Revenons à notre moine errant et circulant. Il n’est pas en odeur de sainteté au Moyen-âge ce moine qui suit son bon plaisir, passant d’abbaye en abbaye. Saint Benoît le classe en dernier dans sa liste des types de moines, derrière même le faux moine (le sarabaïte, si vous suivez). C’est là qu’on constate à quel point nous nous sommes éloignés de ce temps où la fixité était préférée à la véracité ! Même croyants, ne sommes-nous pas tous un peu gyrovagues dans nos pratiques, naviguant entre des fidélités multiples, incorporant des spiritualités au gré des rencontres, appréciant tour à tour chant grégorien et méditation zen ? La « gyrovagie » comme antidote aux fanatismes et fondamentalismes ? Au-delà même de nos croyances, comme le suggère le camping car de Jablonka, la gyrovagie est notre manière de nous ouvrir au monde, du nomadisme touristique au programme Erasmus. Vive les identités multiples des gyrovagues.
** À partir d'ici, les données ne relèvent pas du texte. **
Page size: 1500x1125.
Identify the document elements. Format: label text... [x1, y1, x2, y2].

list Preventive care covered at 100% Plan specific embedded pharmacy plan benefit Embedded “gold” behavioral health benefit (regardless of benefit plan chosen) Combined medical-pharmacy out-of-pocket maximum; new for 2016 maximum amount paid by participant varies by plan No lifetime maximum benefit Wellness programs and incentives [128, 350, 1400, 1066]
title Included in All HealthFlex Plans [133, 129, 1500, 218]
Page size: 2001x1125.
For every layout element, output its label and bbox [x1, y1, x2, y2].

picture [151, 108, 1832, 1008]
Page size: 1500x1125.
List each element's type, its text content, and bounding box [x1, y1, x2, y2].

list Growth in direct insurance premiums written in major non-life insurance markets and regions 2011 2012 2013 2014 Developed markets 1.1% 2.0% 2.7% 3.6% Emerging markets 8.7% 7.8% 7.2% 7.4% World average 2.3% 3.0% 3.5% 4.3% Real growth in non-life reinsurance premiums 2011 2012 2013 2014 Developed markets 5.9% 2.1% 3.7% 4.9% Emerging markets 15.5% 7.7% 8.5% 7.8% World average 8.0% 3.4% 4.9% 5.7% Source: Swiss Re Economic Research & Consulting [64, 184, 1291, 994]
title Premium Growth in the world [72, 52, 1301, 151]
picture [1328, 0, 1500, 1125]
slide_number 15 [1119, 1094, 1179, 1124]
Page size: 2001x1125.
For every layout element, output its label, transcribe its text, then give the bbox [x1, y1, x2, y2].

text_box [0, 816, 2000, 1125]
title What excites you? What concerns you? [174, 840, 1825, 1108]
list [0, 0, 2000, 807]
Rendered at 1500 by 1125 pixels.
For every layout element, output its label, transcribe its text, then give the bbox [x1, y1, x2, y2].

Ce qu’ils perdent en profondeur, ils le gagnent en ouverture et c’est aujourd’hui une vertu cardinale!

3 réflexions sur « Gyrovague »

  1. Superbe texte! Du pays basque je pensais que le gyrovague était un surfeur sans spot fixe et qui de jour en jour se déplace pour suivre la vague.

  2. Il est fort bon d’être gyrovague, à condition d’avoir une clé de tri dans son for intérieur, un discernement permettant de sélectionner ce qui est pertinent pour l’intégrer dans son paysage.